Global Insured Nat Cat Losses Reach $118bn in 2023

broken image


Aon has published its 2024 Climate and Catastrophe Insight report, revealing 380 billion (2022: $355 billion) in global economic loss and $118 billion (2022: $151 billion) in global insured losses during the 12-month period under review - representing a 22 and 31 percent higher loss rate (respectively) than the 21ct century average. That represents a 69 percent (2022: 58 percent) protection gap.

Contributing to these losses were 398 global events, including a record 66 billion-dollar economic loss events and 37 billion-dollar insured loss events. Severe convective storms, particularly in the U.S. and Europe, were the leading contributor to insured losses. Aon CEO Greg Case says record breaking floods, fires and heatwaves show that climate change is not a probability, but a certainty - and that the protection gap creates substantial opportunity to offer client solutions. I

The report noted that in terms of climate, 2023 was the hottest year on record with 'unprecedented temperature anomalies', and all-time highs observed in 24 countries and territories. With efforts to limit global warming, Aon says investors can consider climate change from three perspectives: protecting their portfolios against financial risks; benefiting from growth opportunities in climate solutions, and determining how to have a positive impact and play a role in a world moving to net-zero.

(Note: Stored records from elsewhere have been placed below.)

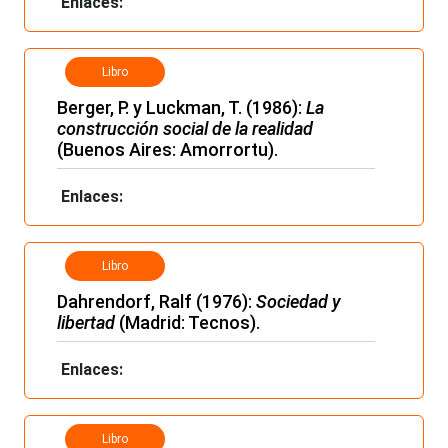
Enlaces:
Libro
Berger, P. y Luckman, T. (1986):
La
construcción social de la realidad
(Buenos Aires: Amorrortu).
Enlaces:
Libro
Dahrendorf, Ralf (1976):
Sociedad y
libertad
(Madrid: Tecnos).
Enlaces:
Libro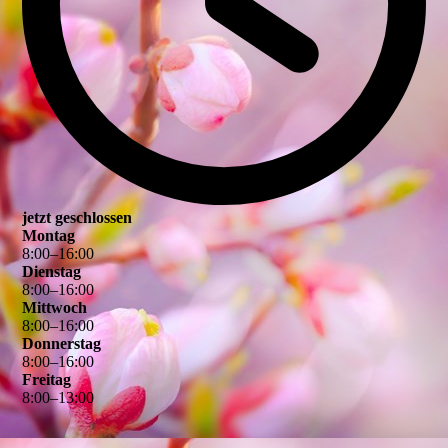
jetzt geschlossen
Montag
8
:
00
–
16
:
00
Dienstag
8
:
00
–
16
:
00
Mittwoch
8
:
00
–
16
:
00
Donnerstag
8
:
00
–
16
:
00
Freitag
8
:
00
–
13
:
00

"Amidst increasing volatility and complexity, there is a significant opportunity for organizations to become more resilient to the climate and catastrophe risks highlighted in our report," said Greg Case. "By working across the private and public sector we are accelerating innovation, protecting underserved communities and better addressing the economic impacts of extreme weather to create more sustainable outcomes for businesses and communities around the world

Andy Marcell, CEO of Risk Capital and CEO of Reinsurance at Aon, added: "The findings of the report highlight the need for organizations – from insurers to highly impacted sectors such as construction, agriculture and real estate – to utilize forward-looking diagnostics to help analyze climate trends and mitigate the risk, as well as protecting their own workforces. Risk managers can take advantage of increasingly sophisticated tools and leverage analytics to unlock capital and make better decisions. Equally, the insurance industry plays a critical role in improving the financial resilience of communities within their portfolios and taking the opportunity to bridge the protection gap with new and relevant products."
"The report highlights how communities can be vulnerable to disasters in different ways. For example, earthquakes in 2023 highlighted underinsurance and the importance of regulation and enforcement of building codes," said Michal Lörinc, head of Catastrophe Insight at Aon. "In addition, deadly floods – notably in Libya and India – reinforce the necessity for proper maintenance of infrastructure while the Hawaii fires demonstrated the critical need for reliable warning systems and forecasting."